→ **WAT WORDT GEVRAAGD**
Verzamel uit het materiaal elke regel waarin de opmaaktekenreeks "markup" voorkomt, en neem die regels ongewijzigd over.

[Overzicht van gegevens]
==========
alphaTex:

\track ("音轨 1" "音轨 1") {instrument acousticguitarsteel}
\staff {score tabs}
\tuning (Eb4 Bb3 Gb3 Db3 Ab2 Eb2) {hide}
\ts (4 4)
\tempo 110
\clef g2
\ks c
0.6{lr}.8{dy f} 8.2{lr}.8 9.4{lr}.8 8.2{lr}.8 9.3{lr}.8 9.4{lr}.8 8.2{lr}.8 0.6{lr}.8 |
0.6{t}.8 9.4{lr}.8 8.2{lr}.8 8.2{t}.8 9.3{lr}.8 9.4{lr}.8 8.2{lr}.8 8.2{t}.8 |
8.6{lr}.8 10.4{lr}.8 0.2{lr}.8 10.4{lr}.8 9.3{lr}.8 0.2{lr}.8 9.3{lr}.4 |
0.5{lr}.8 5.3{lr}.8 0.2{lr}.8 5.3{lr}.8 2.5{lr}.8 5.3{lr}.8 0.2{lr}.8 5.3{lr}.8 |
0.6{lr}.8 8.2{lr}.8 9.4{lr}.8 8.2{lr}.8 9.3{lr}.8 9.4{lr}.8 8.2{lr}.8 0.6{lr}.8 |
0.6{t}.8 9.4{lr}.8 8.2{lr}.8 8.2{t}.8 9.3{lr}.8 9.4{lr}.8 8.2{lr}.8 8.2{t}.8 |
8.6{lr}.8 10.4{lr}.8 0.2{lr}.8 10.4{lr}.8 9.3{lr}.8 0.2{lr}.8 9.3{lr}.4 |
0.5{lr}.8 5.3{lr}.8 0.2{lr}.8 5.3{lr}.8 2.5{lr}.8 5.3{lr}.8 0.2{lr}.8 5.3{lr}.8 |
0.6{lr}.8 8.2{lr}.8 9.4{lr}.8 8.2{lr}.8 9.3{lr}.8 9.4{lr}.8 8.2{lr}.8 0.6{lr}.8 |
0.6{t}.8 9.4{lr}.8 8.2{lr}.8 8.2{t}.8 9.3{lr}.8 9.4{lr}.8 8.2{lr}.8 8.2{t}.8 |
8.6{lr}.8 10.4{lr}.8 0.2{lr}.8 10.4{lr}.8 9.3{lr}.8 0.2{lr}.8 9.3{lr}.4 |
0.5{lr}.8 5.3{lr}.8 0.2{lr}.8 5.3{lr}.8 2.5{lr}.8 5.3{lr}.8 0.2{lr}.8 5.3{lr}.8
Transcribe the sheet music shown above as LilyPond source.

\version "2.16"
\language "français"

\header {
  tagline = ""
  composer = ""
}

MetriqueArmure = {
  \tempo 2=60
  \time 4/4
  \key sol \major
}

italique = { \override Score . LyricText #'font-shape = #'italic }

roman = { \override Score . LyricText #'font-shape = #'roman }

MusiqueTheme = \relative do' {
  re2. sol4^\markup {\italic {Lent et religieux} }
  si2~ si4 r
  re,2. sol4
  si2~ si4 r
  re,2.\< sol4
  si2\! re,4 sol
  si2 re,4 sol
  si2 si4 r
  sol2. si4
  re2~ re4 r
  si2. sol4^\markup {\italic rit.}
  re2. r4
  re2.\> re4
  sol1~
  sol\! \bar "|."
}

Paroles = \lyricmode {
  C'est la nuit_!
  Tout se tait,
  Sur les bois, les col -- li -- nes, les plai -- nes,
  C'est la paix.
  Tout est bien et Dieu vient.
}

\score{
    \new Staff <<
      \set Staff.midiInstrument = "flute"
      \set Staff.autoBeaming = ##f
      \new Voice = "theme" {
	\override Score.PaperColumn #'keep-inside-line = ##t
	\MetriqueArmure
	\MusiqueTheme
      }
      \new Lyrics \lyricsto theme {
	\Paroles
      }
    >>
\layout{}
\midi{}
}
==========
→ **ANTWOORD**
  re2. sol4^\markup {\italic {Lent et religieux} }
  si2. sol4^\markup {\italic rit.}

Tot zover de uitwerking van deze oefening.